The consortium does however recognize, that lawfully processing non-content communications data (such as traffic data) may nonetheless allow to draw precise conclusions in respect of private lives of individuals, and will therefore strive to ensure, that any processing of such noncontent data will be conducted in accordance with the applicable laws and regulations (i.e. ePrivacy Directive, and national laws) and subject to proper oversight. The case law of the Court of Justice of the European Union (CJEU) and the national courts of the relevant jurisdictions in the subject matter area
will be analysed and given due consideration. The consortium is aware, that TRACY might have a potential impact on human rights, and hence will carry out a human rights impact assessment. Human rights will also be addressed in the trainings of law enforcement personnel.
Taking data privacy and the compliance with the GDPR framework into sincere consideration, TRACY will be handling data that
contain only spatial information of the base stations serving each device in a targeted region for a limited period and not their exact location (base station locations are not confidential data). Consequently, TRACY algorithms will be using an estimation of the location of each active device and not the exact one.
TRACY solution consists of three ingredients: i) TRACY Methodology, ii) TRACY Platform and iii) TRACY appliances. The description and the details of each building block is provided is the following sections.
In the long term, our ambition, for TRACY as an e-Evidence Platform, is to enable LEAs, across the EU to uptake this AI solution to support their efforts for identifying networks of organised crime and terrorism, based on telecom metadata. The identification will be carried out by following the ΄digital traces’ that
mobile phones leave as they operate. The traces are also combined with collocated traces of other mobile smartphones, both in time and space, thus leading to potential identification of networks of organized crime and terrorism, even though no direct communication has been carried out between the suspects members of the network(s) under investigation.

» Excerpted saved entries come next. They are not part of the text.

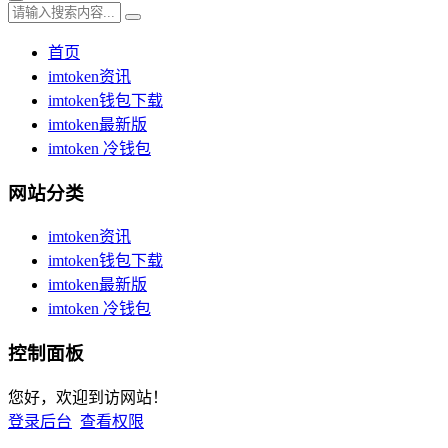
首页
imtoken资讯
imtoken钱包下载
imtoken最新版
imtoken 冷钱包
网站分类
imtoken资讯
imtoken钱包下载
imtoken最新版
imtoken 冷钱包
控制面板
您好，欢迎到访网站！
登录后台
查看权限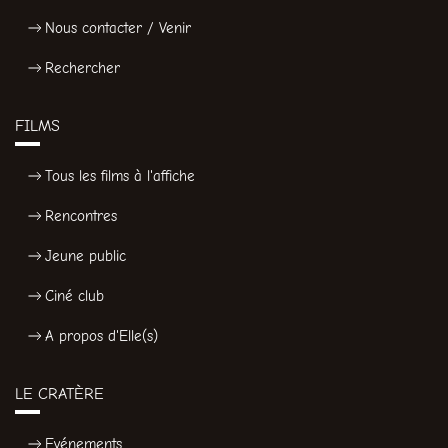
Nous contacter / Venir
Rechercher
FILMS
Tous les films à l'affiche
Rencontres
Jeune public
Ciné club
A propos d'Elle(s)
LE CRATÈRE
Evénements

TRACY e-Evidence methodology, though mature, has not been yet validated by LEAs in real case scenarios, since in most cases evidence-gathering instruments and measures designed for physical evidence are not yet fully adapted to the digital Big-Data ecosystem. Indeed, EC’s “Study on
the retention of telecom metadata for law enforcement purposes” highlighted that on average only 20% of the LEAs requests to the Telecommunication Providers, regarding large-scale non-content data have been proven
determinative, mainly because of lack of knowledge of how they could find relevant evidence within broad datasets. Indicatively, LEAs assume that in dense urban areas, their utility is particularly limited, but on the contrary, this is where TRACY Platform stands and aims to change that assumption.
From a data perspective, while TRACY project will make full use of real operational data in stand-alone LEA environments to assess, validate and better train AI systems, it will additionally gather and provide pseudo-operational data (anonymized datasets), able to be used to train, test and validate AI systems, thus contributing towards the creation of a Data Space for Security and law enforcement.